### EXERCISE
Which lines of the entries hold the string "psiquica"? Copy each one.

### DATA RECORDS
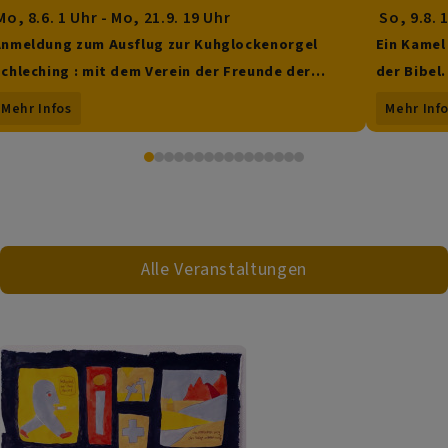
o, 8.6. 1 Uhr - Mo, 21.9. 19 Uhr
So, 9.8. 
nmeldung zum Ausflug zur Kuhglockenorgel
Ein Kamel
chleching : mit dem Verein der Freunde der
der Bibel.
Kirchenmusik an der Apostelkirche
Sommerpre
Mehr Infos
Mehr Inf
Alle Veranstaltungen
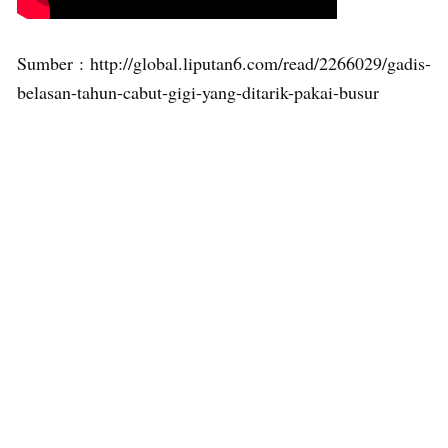
Sumber : http://global.liputan6.com/read/2266029/gadis-
belasan-tahun-cabut-gigi-yang-ditarik-pakai-busur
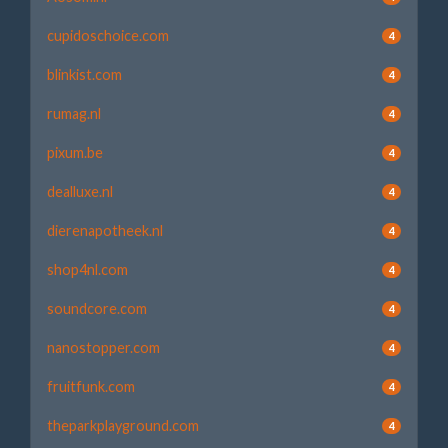
cupidoschoice.com
4
blinkist.com
4
rumag.nl
4
pixum.be
4
dealluxe.nl
4
dierenapotheek.nl
4
shop4nl.com
4
soundcore.com
4
nanostopper.com
4
fruitfunk.com
4
theparkplayground.com
4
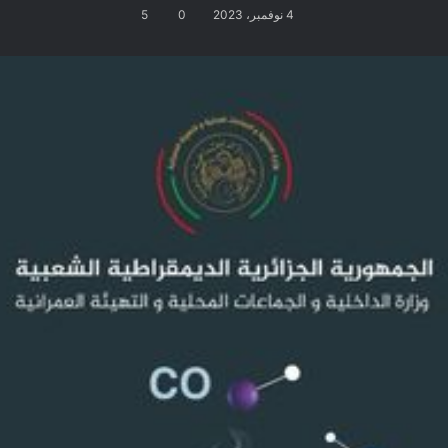
4 نوفمبر، 2023
0
5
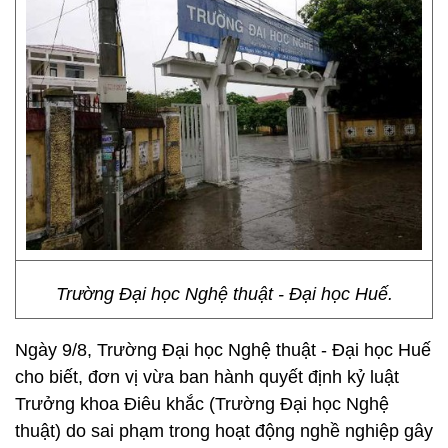
Trường Đại học Nghệ thuật - Đại học Huế.
Ngày 9/8, Trường Đại học Nghệ thuật - Đại học Huế
cho biết, đơn vị vừa ban hành quyết định kỷ luật
Trưởng khoa Điêu khắc (Trường Đại học Nghệ
thuật) do sai phạm trong hoạt động nghề nghiệp gây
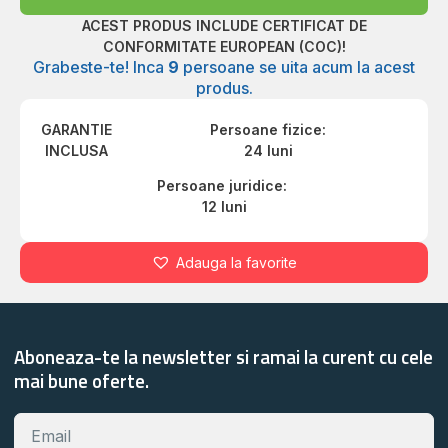
ACEST PRODUS INCLUDE CERTIFICAT DE
CONFORMITATE EUROPEAN (COC)!
Grabeste-te! Inca
9
persoane se uita acum la acest
produs.
GARANTIE
Persoane fizice:
INCLUSA
24 luni
Persoane juridice:
12 luni
Adauga la favorite
Aboneaza-te la newsletter si ramai la curent cu cele
mai bune oferte.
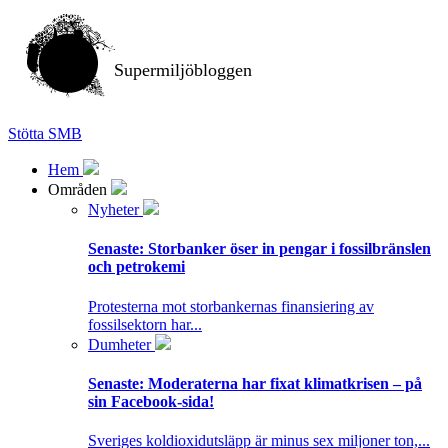
Supermiljöbloggen
Stötta SMB
Hem
Områden
Nyheter
Senaste:
Storbanker öser in pengar i fossilbränslen
och petrokemi
Protesterna mot storbankernas finansiering av
fossilsektorn har...
Dumheter
Senaste:
Moderaterna har fixat klimatkrisen – på
sin Facebook-sida!
Sveriges koldioxidutsläpp är minus sex miljoner ton,...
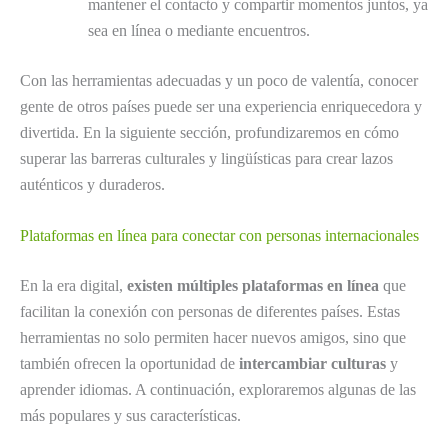
mantener el contacto y compartir momentos juntos, ya
sea en línea o mediante encuentros.
Con las herramientas adecuadas y un poco de valentía, conocer
gente de otros países puede ser una experiencia enriquecedora y
divertida. En la siguiente sección, profundizaremos en cómo
superar las barreras culturales y lingüísticas para crear lazos
auténticos y duraderos.
Plataformas en línea para conectar con personas internacionales
En la era digital,
existen múltiples plataformas en línea
que
facilitan la conexión con personas de diferentes países. Estas
herramientas no solo permiten hacer nuevos amigos, sino que
también ofrecen la oportunidad de
intercambiar culturas
y
aprender idiomas. A continuación, exploraremos algunas de las
más populares y sus características.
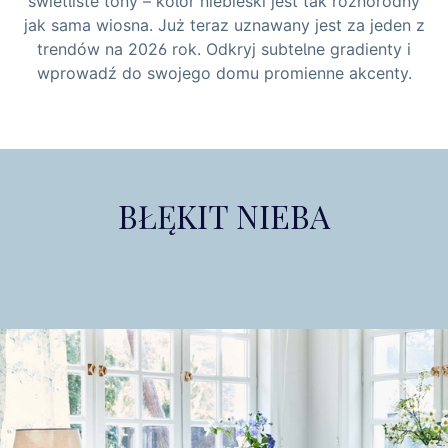
świetliste tony – kolor niebieski jest tak różnorodny
jak sama wiosna. Już teraz uznawany jest za jeden z
trendów na 2026 rok. Odkryj subtelne gradienty i
wprowadź do swojego domu promienne akcenty.
BŁĘKIT NIEBA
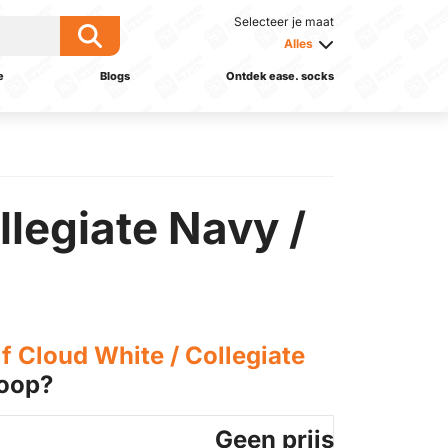
Selecteer je maat
Alles
e
Blogs
Ontdek ease. socks
llegiate Navy /
f Cloud White / Collegiate
oop?
Geen prijs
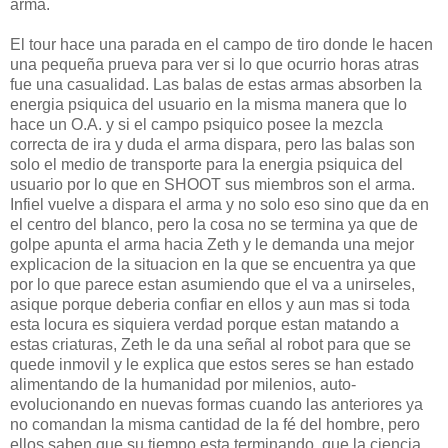
arma.
El tour hace una parada en el campo de tiro donde le hacen
una pequeña prueva para ver si lo que ocurrio horas atras
fue una casualidad. Las balas de estas armas absorben la
energia psiquica del usuario en la misma manera que lo
hace un O.A. y si el campo psiquico posee la mezcla
correcta de ira y duda el arma dispara, pero las balas son
solo el medio de transporte para la energia psiquica del
usuario por lo que en SHOOT sus miembros son el arma.
Infiel vuelve a dispara el arma y no solo eso sino que da en
el centro del blanco, pero la cosa no se termina ya que de
golpe apunta el arma hacia Zeth y le demanda una mejor
explicacion de la situacion en la que se encuentra ya que
por lo que parece estan asumiendo que el va a unirseles,
asique porque deberia confiar en ellos y aun mas si toda
esta locura es siquiera verdad porque estan matando a
estas criaturas, Zeth le da una señal al robot para que se
quede inmovil y le explica que estos seres se han estado
alimentando de la humanidad por milenios, auto-
evolucionando en nuevas formas cuando las anteriores ya
no comandan la misma cantidad de la fé del hombre, pero
ellos saben que su tiempo esta terminando, que la ciencia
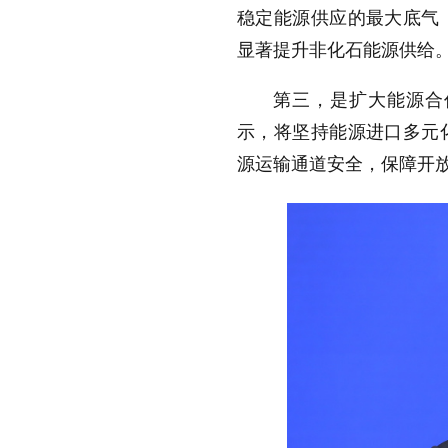
稳定能源供应的最大底气
显著提升非化石能源供给
第三，是扩大能源合
示，将坚持能源进口多元
源运输通道安全，保障开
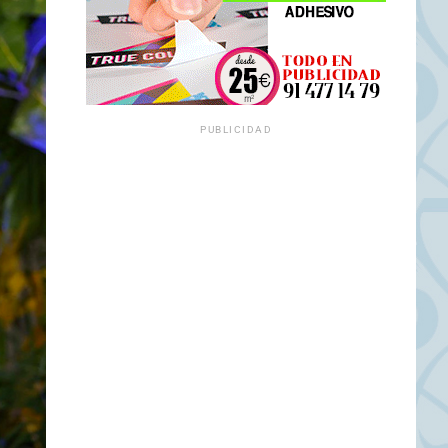
PUBLICIDAD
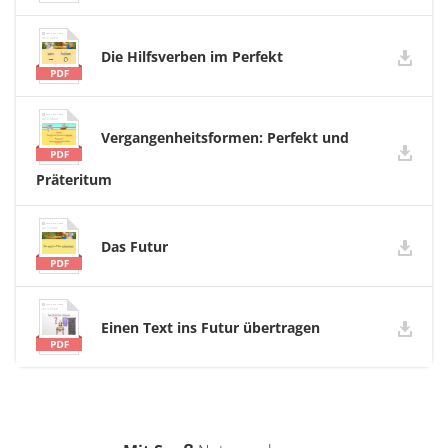
Die Hilfsverben im Perfekt
Vergangenheitsformen: Perfekt und
Präteritum
Das Futur
Einen Text ins Futur übertragen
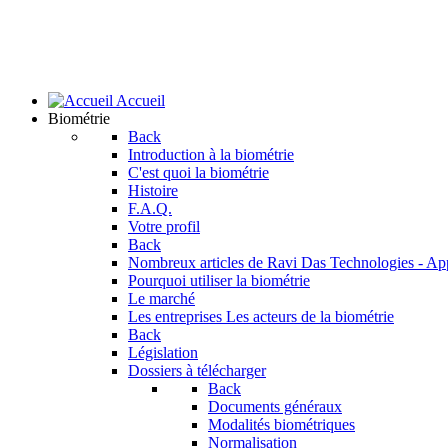
Accueil
Biométrie
Back
Introduction à la biométrie
C'est quoi la biométrie
Histoire
F.A.Q.
Votre profil
Back
Nombreux articles de Ravi Das
Technologies - Ap
Pourquoi utiliser la biométrie
Le marché
Les entreprises
Les acteurs de la biométrie
Back
Législation
Dossiers à télécharger
Back
Documents généraux
Modalités biométriques
Normalisation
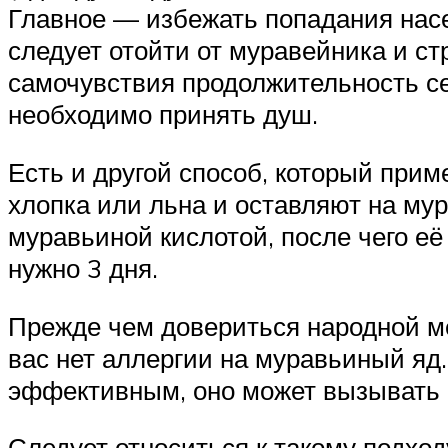
Главное — избежать попадания насе
следует отойти от муравейника и с
самочувствия продолжительность с
необходимо принять душ.
Есть и другой способ, который прим
хлопка или льна и оставляют на му
муравьиной кислотой, после чего её
нужно 3 дня.
Прежде чем довериться народной мед
вас нет аллергии на муравьиный яд.
эффективным, оно может вызывать 
Следует относиться к такому подхо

### WRITTEN SOLUTION
energia psiquica del usuario en la misma manera que lo
solo el medio de transporte para la energia psiquica del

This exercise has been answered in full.